(Beginning of Data provided)

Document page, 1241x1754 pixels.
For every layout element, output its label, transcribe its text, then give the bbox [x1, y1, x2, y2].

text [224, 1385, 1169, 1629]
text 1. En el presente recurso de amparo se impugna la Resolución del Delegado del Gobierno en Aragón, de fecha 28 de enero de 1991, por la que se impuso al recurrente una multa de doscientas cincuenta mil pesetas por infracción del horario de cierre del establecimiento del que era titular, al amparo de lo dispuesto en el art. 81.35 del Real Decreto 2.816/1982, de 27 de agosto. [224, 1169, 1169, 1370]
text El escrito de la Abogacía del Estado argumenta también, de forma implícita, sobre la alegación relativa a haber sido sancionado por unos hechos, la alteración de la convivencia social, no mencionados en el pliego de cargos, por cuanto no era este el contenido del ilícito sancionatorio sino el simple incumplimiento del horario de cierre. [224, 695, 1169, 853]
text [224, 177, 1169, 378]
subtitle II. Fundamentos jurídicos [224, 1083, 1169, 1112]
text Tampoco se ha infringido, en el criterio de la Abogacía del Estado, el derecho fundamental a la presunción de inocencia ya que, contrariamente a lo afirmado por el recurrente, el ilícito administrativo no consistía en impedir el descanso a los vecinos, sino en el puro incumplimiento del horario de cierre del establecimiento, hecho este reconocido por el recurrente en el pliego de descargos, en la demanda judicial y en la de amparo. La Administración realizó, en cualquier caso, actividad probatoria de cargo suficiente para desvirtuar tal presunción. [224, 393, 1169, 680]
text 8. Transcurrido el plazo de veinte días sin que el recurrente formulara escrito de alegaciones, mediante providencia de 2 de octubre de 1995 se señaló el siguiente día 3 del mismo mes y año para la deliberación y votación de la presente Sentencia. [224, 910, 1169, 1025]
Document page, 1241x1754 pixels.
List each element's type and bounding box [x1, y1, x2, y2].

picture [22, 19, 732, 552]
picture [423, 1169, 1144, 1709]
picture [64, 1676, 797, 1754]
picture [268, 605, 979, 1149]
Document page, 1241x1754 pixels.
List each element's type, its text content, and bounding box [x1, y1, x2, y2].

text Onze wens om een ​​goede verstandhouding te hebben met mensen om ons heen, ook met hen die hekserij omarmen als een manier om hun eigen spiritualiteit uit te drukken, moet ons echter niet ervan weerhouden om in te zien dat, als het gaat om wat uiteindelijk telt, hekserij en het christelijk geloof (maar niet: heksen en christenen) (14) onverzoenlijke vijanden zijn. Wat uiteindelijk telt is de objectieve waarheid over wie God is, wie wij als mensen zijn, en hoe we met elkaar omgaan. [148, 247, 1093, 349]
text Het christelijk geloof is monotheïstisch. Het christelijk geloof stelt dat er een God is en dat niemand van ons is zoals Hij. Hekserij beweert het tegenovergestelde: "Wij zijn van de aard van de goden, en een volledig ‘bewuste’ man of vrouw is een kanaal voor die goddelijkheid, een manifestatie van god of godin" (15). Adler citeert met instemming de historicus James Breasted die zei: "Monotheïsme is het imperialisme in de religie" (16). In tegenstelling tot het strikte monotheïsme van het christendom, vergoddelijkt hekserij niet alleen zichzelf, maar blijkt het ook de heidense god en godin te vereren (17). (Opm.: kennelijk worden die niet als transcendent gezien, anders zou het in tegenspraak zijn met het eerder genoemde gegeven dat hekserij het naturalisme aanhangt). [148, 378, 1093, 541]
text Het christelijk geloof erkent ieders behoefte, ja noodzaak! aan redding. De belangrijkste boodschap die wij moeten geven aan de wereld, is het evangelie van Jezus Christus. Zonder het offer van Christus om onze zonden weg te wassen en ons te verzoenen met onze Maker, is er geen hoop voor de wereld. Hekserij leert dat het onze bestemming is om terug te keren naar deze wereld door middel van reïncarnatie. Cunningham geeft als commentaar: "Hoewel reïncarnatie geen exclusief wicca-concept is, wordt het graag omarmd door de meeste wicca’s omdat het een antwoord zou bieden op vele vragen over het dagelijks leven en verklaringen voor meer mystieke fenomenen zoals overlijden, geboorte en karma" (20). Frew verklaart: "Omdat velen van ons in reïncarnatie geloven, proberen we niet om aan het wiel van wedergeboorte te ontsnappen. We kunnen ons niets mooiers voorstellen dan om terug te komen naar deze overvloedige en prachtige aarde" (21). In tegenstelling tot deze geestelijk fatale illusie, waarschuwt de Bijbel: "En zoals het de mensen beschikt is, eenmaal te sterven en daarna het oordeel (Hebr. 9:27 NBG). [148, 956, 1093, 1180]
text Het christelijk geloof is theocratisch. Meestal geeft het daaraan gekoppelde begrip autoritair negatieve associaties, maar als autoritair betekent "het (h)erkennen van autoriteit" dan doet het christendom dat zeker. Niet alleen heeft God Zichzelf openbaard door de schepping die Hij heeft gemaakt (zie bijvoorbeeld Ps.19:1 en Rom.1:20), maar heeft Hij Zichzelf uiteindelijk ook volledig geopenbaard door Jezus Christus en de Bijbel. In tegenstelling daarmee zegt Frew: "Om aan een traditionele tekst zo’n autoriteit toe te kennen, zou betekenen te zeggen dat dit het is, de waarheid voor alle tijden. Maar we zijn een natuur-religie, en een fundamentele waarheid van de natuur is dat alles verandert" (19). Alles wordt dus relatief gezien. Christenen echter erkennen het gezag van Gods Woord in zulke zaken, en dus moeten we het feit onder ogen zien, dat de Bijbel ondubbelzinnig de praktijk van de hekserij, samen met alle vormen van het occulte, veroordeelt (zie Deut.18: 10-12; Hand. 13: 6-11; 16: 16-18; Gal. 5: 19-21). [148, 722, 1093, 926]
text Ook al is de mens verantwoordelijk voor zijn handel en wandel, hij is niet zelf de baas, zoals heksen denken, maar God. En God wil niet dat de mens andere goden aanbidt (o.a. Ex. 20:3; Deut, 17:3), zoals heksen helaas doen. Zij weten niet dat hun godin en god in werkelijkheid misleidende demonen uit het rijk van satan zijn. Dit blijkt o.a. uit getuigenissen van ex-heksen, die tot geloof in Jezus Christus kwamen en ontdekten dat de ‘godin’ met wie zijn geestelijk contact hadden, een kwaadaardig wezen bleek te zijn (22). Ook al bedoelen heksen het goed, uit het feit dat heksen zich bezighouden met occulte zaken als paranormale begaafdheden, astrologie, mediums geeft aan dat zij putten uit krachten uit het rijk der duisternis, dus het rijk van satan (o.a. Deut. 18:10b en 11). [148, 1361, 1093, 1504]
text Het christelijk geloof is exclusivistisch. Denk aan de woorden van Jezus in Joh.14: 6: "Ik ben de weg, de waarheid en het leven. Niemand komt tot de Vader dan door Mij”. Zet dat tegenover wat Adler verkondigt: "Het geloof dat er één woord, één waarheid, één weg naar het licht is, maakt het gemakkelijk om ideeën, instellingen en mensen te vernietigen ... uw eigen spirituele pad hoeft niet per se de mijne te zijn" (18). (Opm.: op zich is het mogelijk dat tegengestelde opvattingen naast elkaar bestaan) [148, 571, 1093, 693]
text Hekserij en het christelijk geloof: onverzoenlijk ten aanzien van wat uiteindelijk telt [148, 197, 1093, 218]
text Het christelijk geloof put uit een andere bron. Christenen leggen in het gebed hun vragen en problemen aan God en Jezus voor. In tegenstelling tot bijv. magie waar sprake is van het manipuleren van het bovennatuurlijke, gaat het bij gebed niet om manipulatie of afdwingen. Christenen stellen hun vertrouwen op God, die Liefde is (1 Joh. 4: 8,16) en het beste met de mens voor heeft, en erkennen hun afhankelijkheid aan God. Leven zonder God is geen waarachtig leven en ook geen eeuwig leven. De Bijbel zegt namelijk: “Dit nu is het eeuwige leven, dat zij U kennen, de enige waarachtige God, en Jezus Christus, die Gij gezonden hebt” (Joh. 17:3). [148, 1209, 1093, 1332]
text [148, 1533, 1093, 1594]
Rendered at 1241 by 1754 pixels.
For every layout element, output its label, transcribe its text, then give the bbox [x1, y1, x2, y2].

(End of Data provided)

Task description: Write down every line of the data above that includes the string "ilícito".

Exercise result:
text El escrito de la Abogacía del Estado argumenta también, de forma implícita, sobre la alegación relativa a haber sido sancionado por unos hechos, la alteración de la convivencia social, no mencionados en el pliego de cargos, por cuanto no era este el contenido del ilícito sancionatorio sino el simple incumplimiento del horario de cierre. [224, 695, 1169, 853]
text Tampoco se ha infringido, en el criterio de la Abogacía del Estado, el derecho fundamental a la presunción de inocencia ya que, contrariamente a lo afirmado por el recurrente, el ilícito administrativo no consistía en impedir el descanso a los vecinos, sino en el puro incumplimiento del horario de cierre del establecimiento, hecho este reconocido por el recurrente en el pliego de descargos, en la demanda judicial y en la de amparo. La Administración realizó, en cualquier caso, actividad probatoria de cargo suficiente para desvirtuar tal presunción. [224, 393, 1169, 680]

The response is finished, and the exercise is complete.